O sistema de crédito obedece a uma regra básica e incontornável: para que o credor conceda um crédito, o devedor deve oferecer alguma garantia em troca - no caso do consumidor comum pode ser o seu salário ou a sua casa; no caso duma população inteira, a única garantia possível consiste nos recursos colectivos.

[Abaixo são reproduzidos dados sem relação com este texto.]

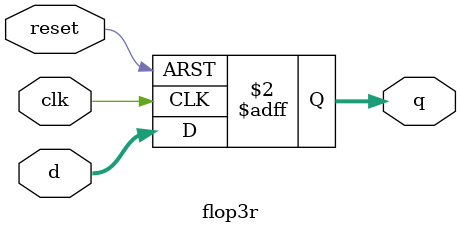
<source format=sv>
`timescale 1ns / 1ps


module flop3r(
    input logic clk,
    input logic reset,
    input logic [2:0] d,
    output logic [2:0] q
    );
    
    always_ff @(posedge clk,posedge reset)
    if (reset) q <= 3'b0;
    else q <= d;
    
    
endmodule

</source>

Quando uma dívida é integralmente reembolsada, as garantias oferecidas regressam ao seu dono original. Ora, se o credor pretende apropriar-se precisamente dessas garantias, então estaria trabalhando contra si próprio ao permitir a criação duma dívida passível de ser integralmente reembolsada. A única forma de o credor se apropriar da garantia que pretende adquirir (por exemplo, as pensões de reforma) consiste em fornecer um crédito em espiral, impossível de reembolsar. Se o credor não encontrar forma de gerar uma dívida impossível de pagar, então desiste do negócio - não fornecerá mais crédito, porque o interesse que o movia já não pode ser alcançado. Curiosamente, esta realidade é totalmente inversa daquilo que nos é explicado pelos responsáveis políticos e pela comunicação social, que passam a vida a ameaçar-nos de que deixaremos de ter crédito se deixarmos a dívida soberana entrar numa espiral imparável.

José Sócrates tem toda a razão no que disse. Fugiu-lhe a boca para a verdade, ao menos uma vez na vida. A única coisa que lhe faltou dizer foi que existem alternativas à gestão da dívida infinita - essas alternativas passam pelo repúdio do processo de endividamento.